1. On November 10, 2015, an industrial appeals judge certified that the parties agreed to include the Jurisdictional History in the Board record solely for jurisdictional purposes.

2. William A. Dorn sustained an industrial injury on August 2, 2013 when he fell out of a truck and sustained a minor concussion and strains to his left shoulder and thoracic spine.

3. As of July 20, 2015, William A. Dorn’s medical conditions, proximately caused by the August 2, 2013 industrial injury, were fixed and stable and did not require further medical care and treatment.

CP at 32. The Board’s conclusions of law stated:

1. The Board of Industrial Insurance Appeals has jurisdiction over the parties and subject matter in these appeals.

2. As of July 20, 2015, the claimant’s medical conditions proximately caused by the August 2, 2013 industrial injury were not in need of further necessary and proper medical treatment as contemplated by RCW 51.36.010.

3. The August 4, 2015 order of the Department of Labor and Industries is correct and is affirmed.

4. The July 20, 2015 order of the Department of Labor and Industries is incorrect and is reversed and remanded with direction to close the claim.

CP at 32-33.

3 No. 53094-5-II

C. APPEAL TO THE SUPERIOR COURT

Dorn appealed the Board’s Decision and Order to the superior court on August 4, 2017.

The Department filed a notice of appearance on August 25. On March 21, 2018, the law firm

representing Colvico notified the court that it was withdrawing as attorney in the appeal.

The trial court held a jury trial from May 24 to June 4, 2018. At the start of trial, Dorn

moved for the trial court to allow him to inform the jury in his closing argument about the change

in the Department’s position from being aligned with Dorn to defending the Board’s decision.2

The trial court denied the motion because it was irrelevant to whether or not the Board was correct

in its decision. During the trial, the Department defended the Board’s decision.

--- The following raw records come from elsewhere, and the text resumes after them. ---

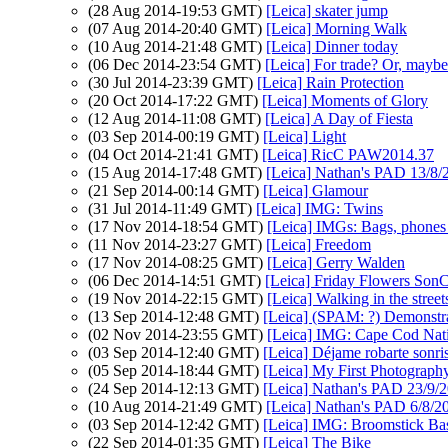
(28 Aug 2014-19:53 GMT)
[Leica] skater jump
(07 Aug 2014-20:40 GMT)
[Leica] Morning Walk
(10 Aug 2014-21:48 GMT)
[Leica] Dinner today
(06 Dec 2014-23:54 GMT)
[Leica] For trade? Or, maybe
(30 Jul 2014-23:39 GMT)
[Leica] Rain Protection
(20 Oct 2014-17:22 GMT)
[Leica] Moments of Glory
(12 Aug 2014-11:08 GMT)
[Leica] A Day of Fiesta
(03 Sep 2014-00:19 GMT)
[Leica] Light
(04 Oct 2014-21:41 GMT)
[Leica] RicC PAW2014.37
(15 Aug 2014-17:48 GMT)
[Leica] Nathan's PAD 13/8/2
(21 Sep 2014-00:14 GMT)
[Leica] Glamour
(31 Jul 2014-11:49 GMT)
[Leica] IMG: Twins
(17 Nov 2014-18:54 GMT)
[Leica] IMGs: Bags, phones 
(11 Nov 2014-23:27 GMT)
[Leica] Freedom
(17 Nov 2014-08:25 GMT)
[Leica] Gerry Walden
(06 Dec 2014-14:51 GMT)
[Leica] Friday Flowers Son
(19 Nov 2014-22:15 GMT)
[Leica] Walking in the street
(13 Sep 2014-12:48 GMT)
[Leica] (SPAM: ?) Demonstra
(02 Nov 2014-23:55 GMT)
[Leica] IMG: Cape Cod Nati
(03 Sep 2014-12:40 GMT)
[Leica] Déjame robarte sonris
(05 Sep 2014-18:44 GMT)
[Leica] My First Photograph
(24 Sep 2014-12:13 GMT)
[Leica] Nathan's PAD 23/9/
(10 Aug 2014-21:49 GMT)
[Leica] Nathan's PAD 6/8/20
(03 Sep 2014-12:42 GMT)
[Leica] IMG: Broomstick Ba
(22 Sep 2014-01:35 GMT)
[Leica] The Bike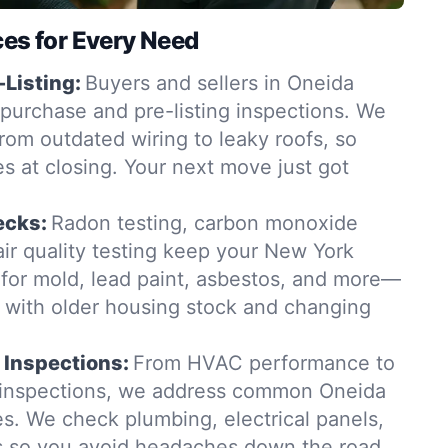
ces for Every Need
-Listing:
Buyers and sellers in Oneida
-purchase and pre-listing inspections. We
from outdated wiring to leaky roofs, so
es at closing. Your next move just got
ecks:
Radon testing, carbon monoxide
ir quality testing keep your New York
for mold, lead paint, asbestos, and more—
t with older housing stock and changing
 Inspections:
From HVAC performance to
n inspections, we address common Oneida
s. We check plumbing, electrical panels,
s so you avoid headaches down the road.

Dorn proposed a jury instruction which stated:

This litigation commenced when the Department of Labor and Industries issued a remain-open order. The employer, Colvico, appealed that decision to the Board of Industrial Insurance Appeals. The Board of Industrial Insurance Appeals agreed with Colvico and found that Mr. Dorn wasn’t in need of further treatment as of July 20, 2015.

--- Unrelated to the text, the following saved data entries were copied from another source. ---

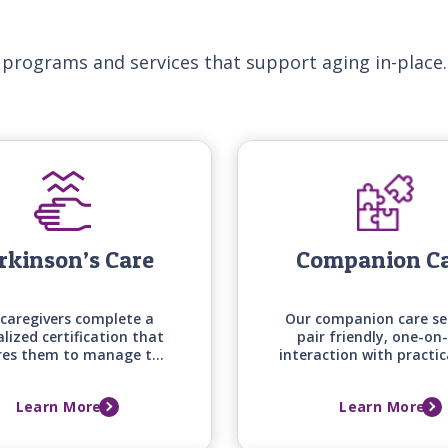
 programs and services that support aging in-place.
rkinson’s Care
Companion C
caregivers complete a
Our companion care se
alized certification that
pair friendly, one-on
res them to manage the
interaction with practic
e mobility, medication
around the house an
g, and daily living needs
errands, keeping your 
Learn More
Learn More
those with Parkinson's
one engaged, supporte
disease.
comfortable at ho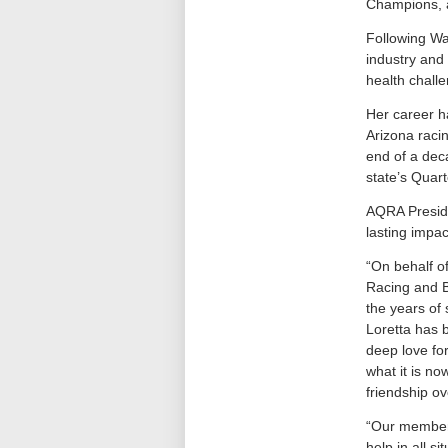
Champions, a
Following Wa
industry and
health chall
Her career h
Arizona raci
end of a dec
state’s Quar
AQRA Preside
lasting impac
“On behalf o
Racing and B
the years of 
Loretta has 
deep love fo
what it is no
friendship ov
“Our members
help in all s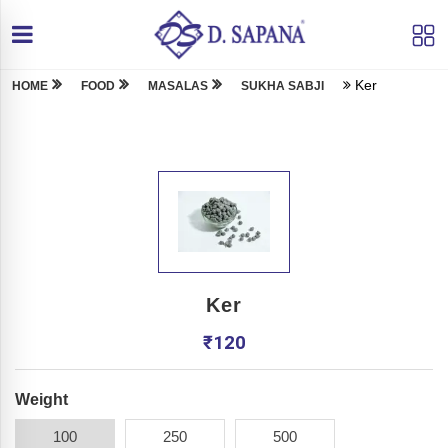
Ker
HOME
FOOD
MASALAS
SUKHA SABJI
Ker
₹
120
Weight
100
250
500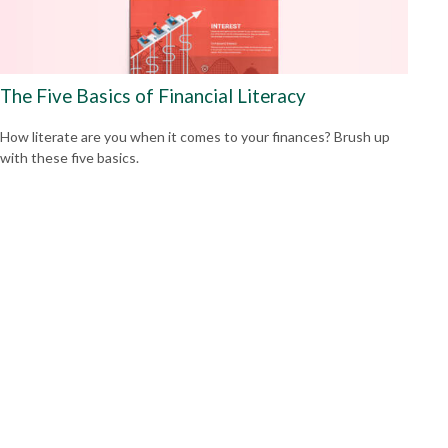
The Five Basics of Financial Literacy
How literate are you when it comes to your finances? Brush up
with these five basics.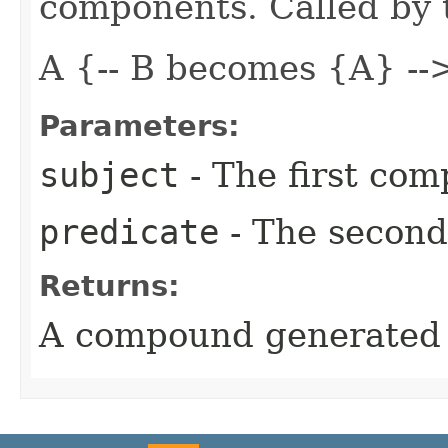
components. Called by t
A {-- B becomes {A} --
Parameters:
subject
- The first co
predicate
- The secon
Returns:
A compound generated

CP at 490. At a conference about the jury instructions, the trial court declined to provide Dorn’s

proposed jury instruction. The trial court stated that Instruction 2, which outlined the procedure

of how a case gets to the superior court, was sufficient to outline the procedure of the case. The

trial court also stated,

I think this is different than a case where a witness comes in and says the light was green and then says the light was red in the sense that the Industrial Insurance Act is the legislative creation which allows the Department to take different positions. And so it’s different than a lay witness coming in and changing positions.

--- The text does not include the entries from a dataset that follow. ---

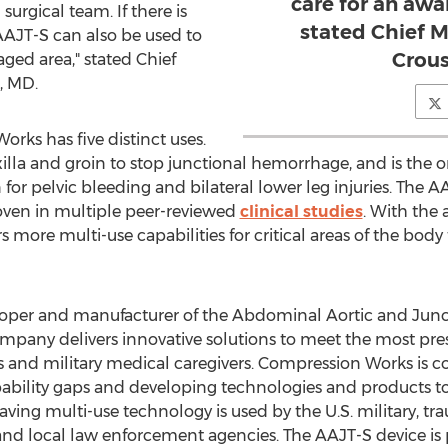
care for an awa
 surgical team. If there is
stated Chief M
AAJT-S can also be used to
Crous
ged area," stated Chief
, MD.
ks has five distinct uses.
illa and groin to stop junctional hemorrhage, and is the o
or pelvic bleeding and bilateral lower leg injuries. The A
ven in multiple peer-reviewed
clinical studies
. With the 
s more multi-use capabilities for critical areas of the body 
oper and manufacturer of the Abdominal Aortic and Junct
ompany delivers innovative solutions to meet the most pr
 and military medical caregivers. Compression Works is
pability gaps and developing technologies and products to h
e-saving multi-use technology is used by the U.S. military, 
nd local law enforcement agencies. The AAJT-S device i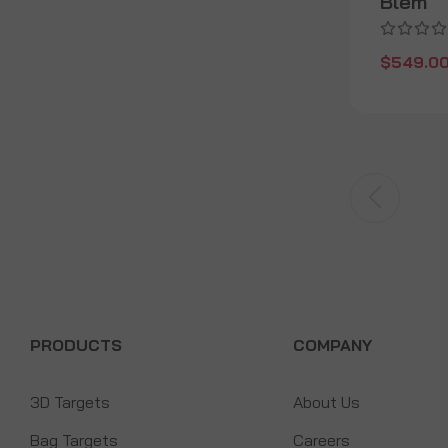
Blem
$549.0
PRODUCTS
COMPANY
3D Targets
About Us
Bag Targets
Careers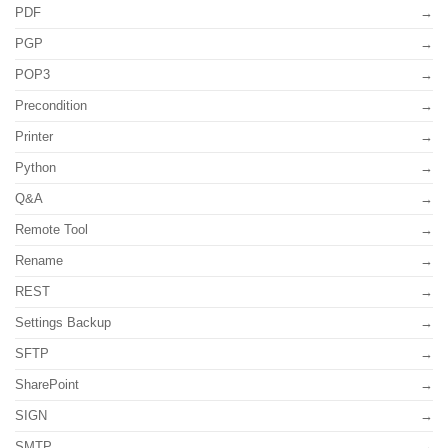
PDF
PGP
POP3
Precondition
Printer
Python
Q&A
Remote Tool
Rename
REST
Settings Backup
SFTP
SharePoint
SIGN
SMTP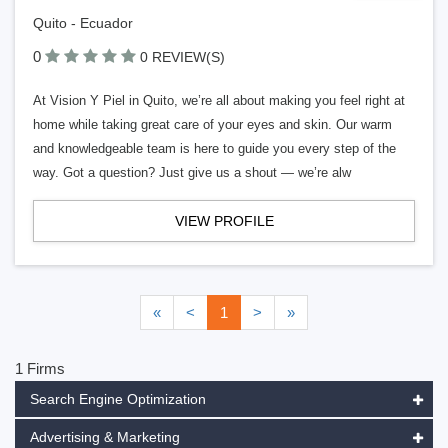
Quito - Ecuador
0
0 REVIEW(S)
At Vision Y Piel in Quito, we’re all about making you feel right at
home while taking great care of your eyes and skin. Our warm
and knowledgeable team is here to guide you every step of the
way. Got a question? Just give us a shout — we’re alw
VIEW PROFILE
«
<
1
>
»
1 Firms
Search Engine Optimization
Advertising & Marketing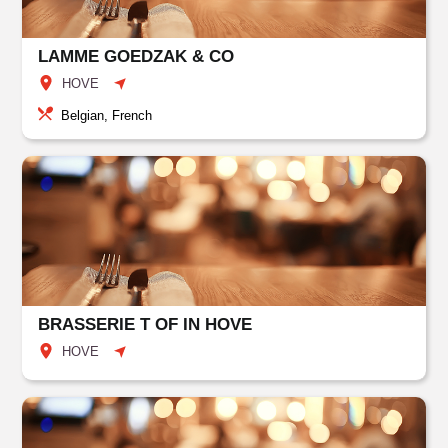
LAMME GOEDZAK & CO
HOVE
Belgian, French
BRASSERIE T OF IN HOVE
HOVE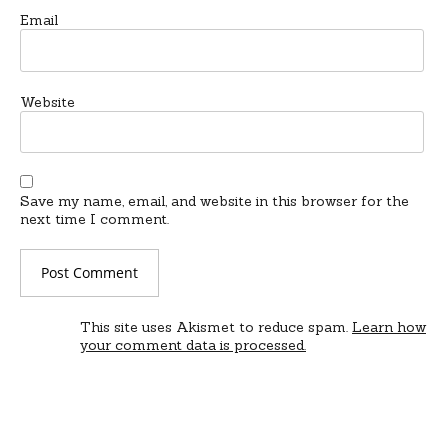
Email
Website
Save my name, email, and website in this browser for the
next time I comment.
This site uses Akismet to reduce spam.
Learn how
your comment data is processed.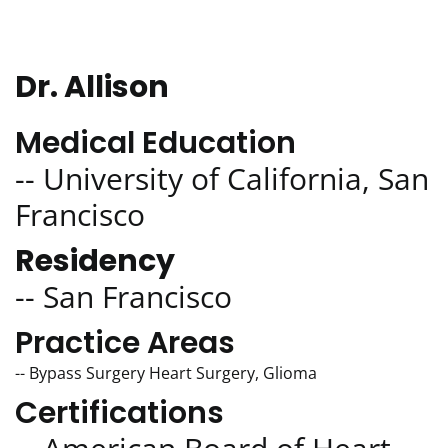
Dr. Allison
Medical Education
-- University of California, San
Francisco
Residency
-- San Francisco
Practice Areas
-- Bypass Surgery Heart Surgery, Glioma
Certifications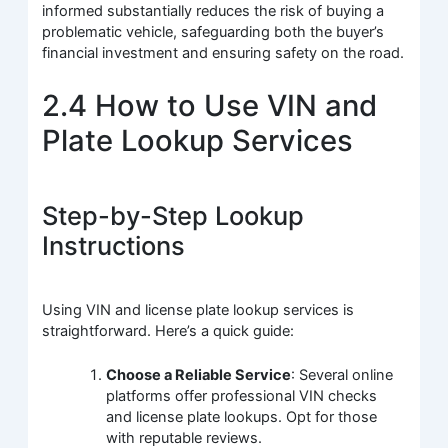
informed substantially reduces the risk of buying a
problematic vehicle, safeguarding both the buyer’s
financial investment and ensuring safety on the road.
2.4 How to Use VIN and
Plate Lookup Services
Step-by-Step Lookup
Instructions
Using VIN and license plate lookup services is
straightforward. Here’s a quick guide:
Choose a Reliable Service
: Several online
platforms offer professional VIN checks
and license plate lookups. Opt for those
with reputable reviews.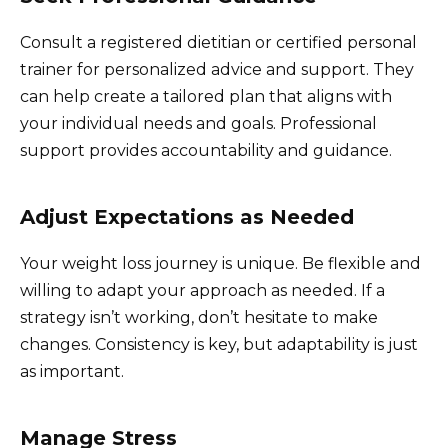
Consult a registered dietitian or certified personal
trainer for personalized advice and support. They
can help create a tailored plan that aligns with
your individual needs and goals. Professional
support provides accountability and guidance.
Adjust Expectations as Needed
Your weight loss journey is unique. Be flexible and
willing to adapt your approach as needed. If a
strategy isn’t working, don’t hesitate to make
changes. Consistency is key, but adaptability is just
as important.
Manage Stress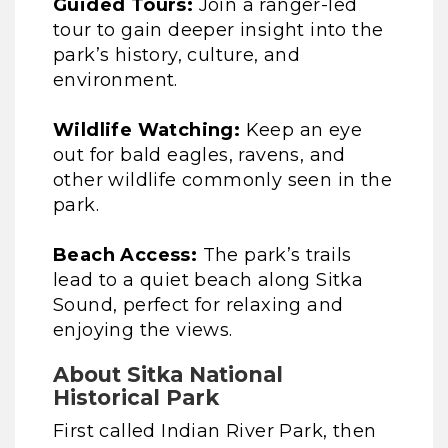
Guided Tours:
Join a ranger-led
tour to gain deeper insight into the
park’s history, culture, and
environment.
Wildlife Watching:
Keep an eye
out for bald eagles, ravens, and
other wildlife commonly seen in the
park.
Beach Access:
The park’s trails
lead to a quiet beach along Sitka
Sound, perfect for relaxing and
enjoying the views.
About Sitka National
Historical Park
First called Indian River Park, then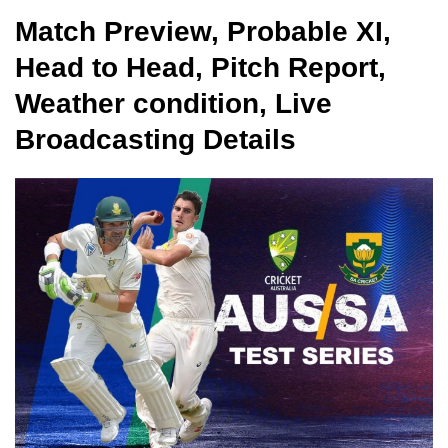
Match Preview, Probable XI,
Head to Head, Pitch Report,
Weather condition, Live
Broadcasting Details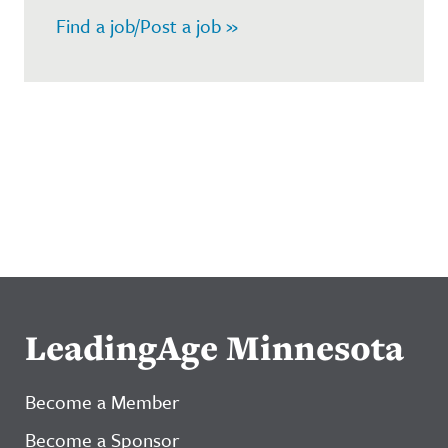
Find a job/Post a job »
LeadingAge Minnesota
Become a Member
Become a Sponsor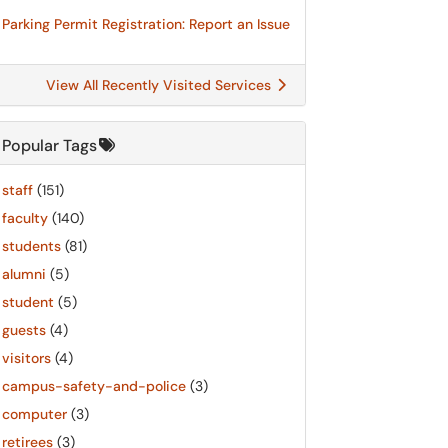
Parking Permit Registration: Report an Issue
View All Recently Visited Services
Popular Tags
staff
(151)
faculty
(140)
students
(81)
alumni
(5)
student
(5)
guests
(4)
visitors
(4)
campus-safety-and-police
(3)
computer
(3)
retirees
(3)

2 Before this point, there is nothing in the record indicating that the Department had changed any position.

4 No. 53094-5-II

Verbatim Report of Proceedings (VRP) (May 31, 2018) at 5. And the trial court stated that the

proposed instruction gave “undue emphasis” to what the Department is allowed to do under the

law. VRP (May 31, 2018) at 6.

As to allowable closing argument, the trial court stated that it did not want Dorn to discuss

the Department’s change of position. Dorn was allowed to state that there was an order below, the

employer appealed that order to the Board, the employer prevailed before the Board, and Dorn

appealed the Board’s decision.

The final jury instructions included the following:

Jury Instruction No. 2:

This case is brought pursuant to the Industrial Insurance Act. The purpose of the Industrial Insurance Act is to provide benefits to workers and their dependents for disabilities or deaths caused by industrial injuries or occupational diseases. The Department of Labor and Industries is the state agency that administers the Industrial Insurance Act and acts as the trustee of the funds collected pursuant to the Act. It is the Department’s duty to determine what benefits are to be provided to a worker under the Industrial Insurance Act and to issue all orders relating to claims under the Act.